(Version comparison data)
::::::::::

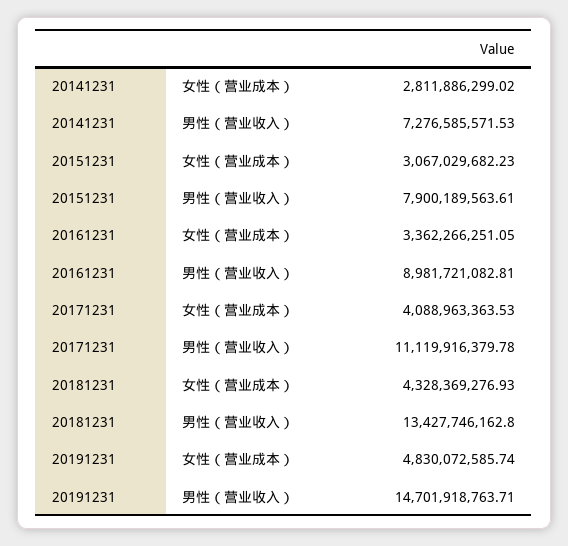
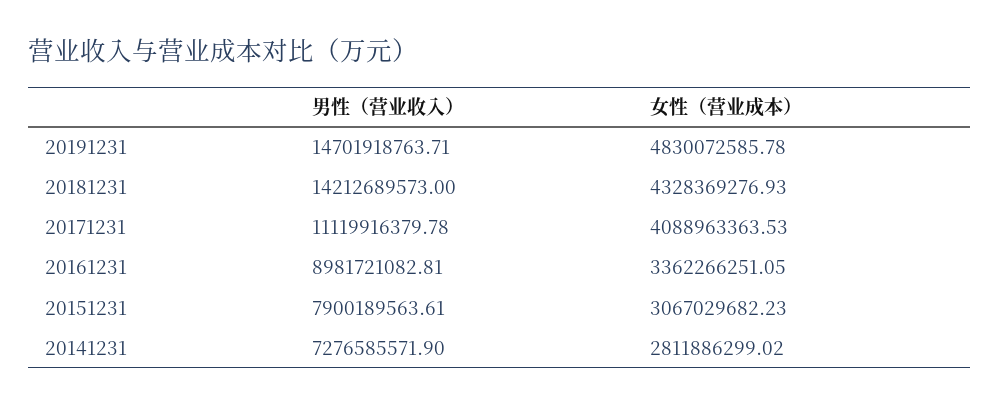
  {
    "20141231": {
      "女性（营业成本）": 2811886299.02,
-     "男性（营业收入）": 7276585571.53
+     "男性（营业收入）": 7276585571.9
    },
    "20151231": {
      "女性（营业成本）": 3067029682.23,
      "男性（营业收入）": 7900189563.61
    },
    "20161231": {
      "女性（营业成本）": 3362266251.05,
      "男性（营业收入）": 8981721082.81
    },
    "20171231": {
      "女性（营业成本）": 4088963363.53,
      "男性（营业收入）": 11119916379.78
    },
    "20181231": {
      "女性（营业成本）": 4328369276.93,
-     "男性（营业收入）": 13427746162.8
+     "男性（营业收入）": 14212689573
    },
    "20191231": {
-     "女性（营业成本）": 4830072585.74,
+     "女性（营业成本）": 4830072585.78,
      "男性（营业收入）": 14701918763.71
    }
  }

::::::::::

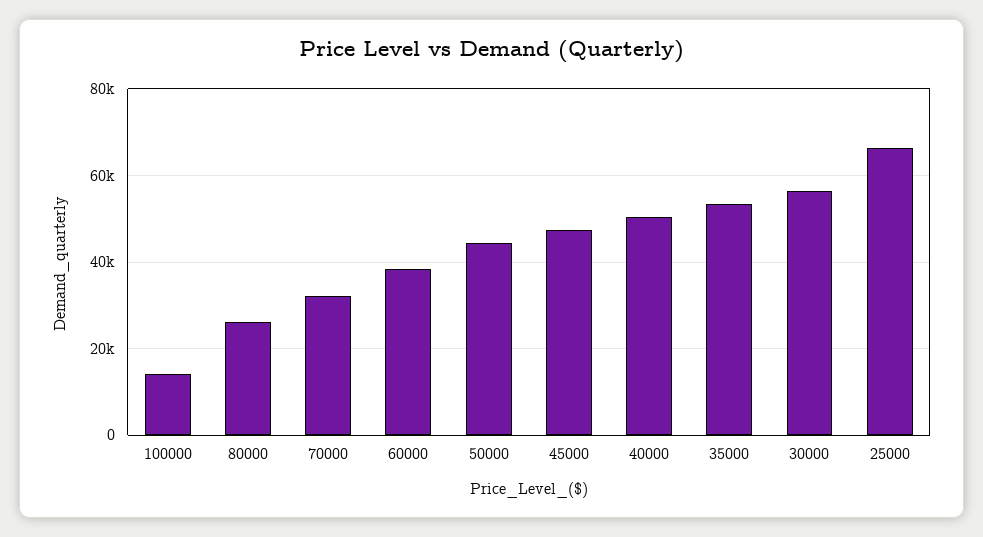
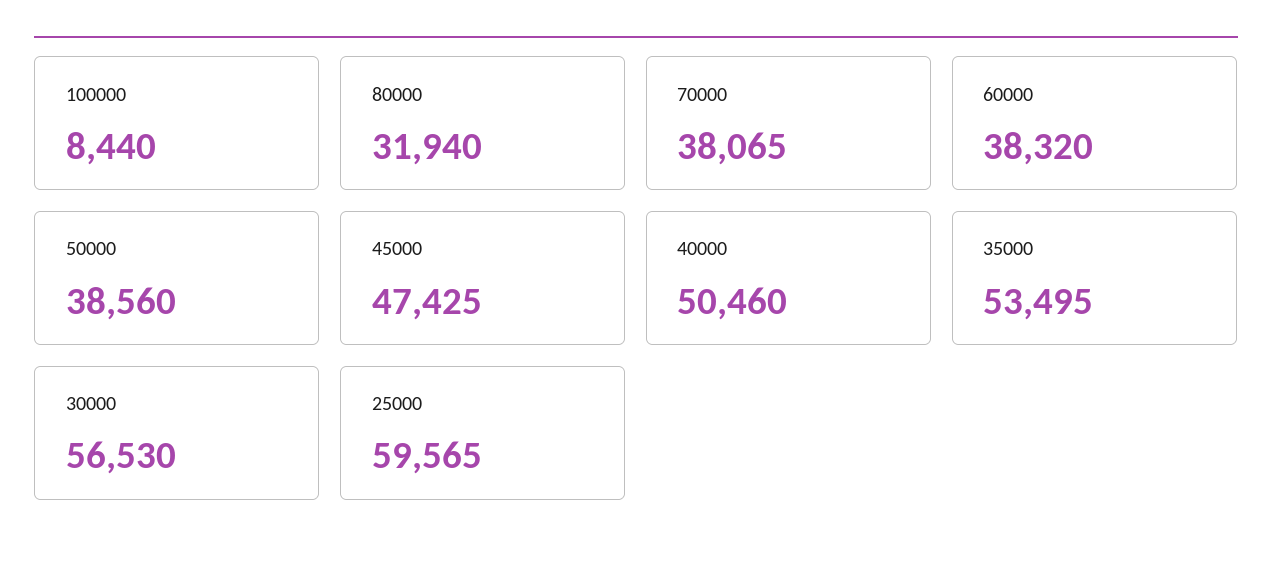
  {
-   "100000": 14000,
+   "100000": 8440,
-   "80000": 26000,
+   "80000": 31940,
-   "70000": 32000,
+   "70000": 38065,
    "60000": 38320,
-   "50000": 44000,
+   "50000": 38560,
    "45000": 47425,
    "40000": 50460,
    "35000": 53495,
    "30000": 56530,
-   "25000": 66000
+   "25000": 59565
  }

::::::::::

### Task details
In the data shown above, how many lines hold the string "营业成本"? The answer is the number alone.

### Exercise output
7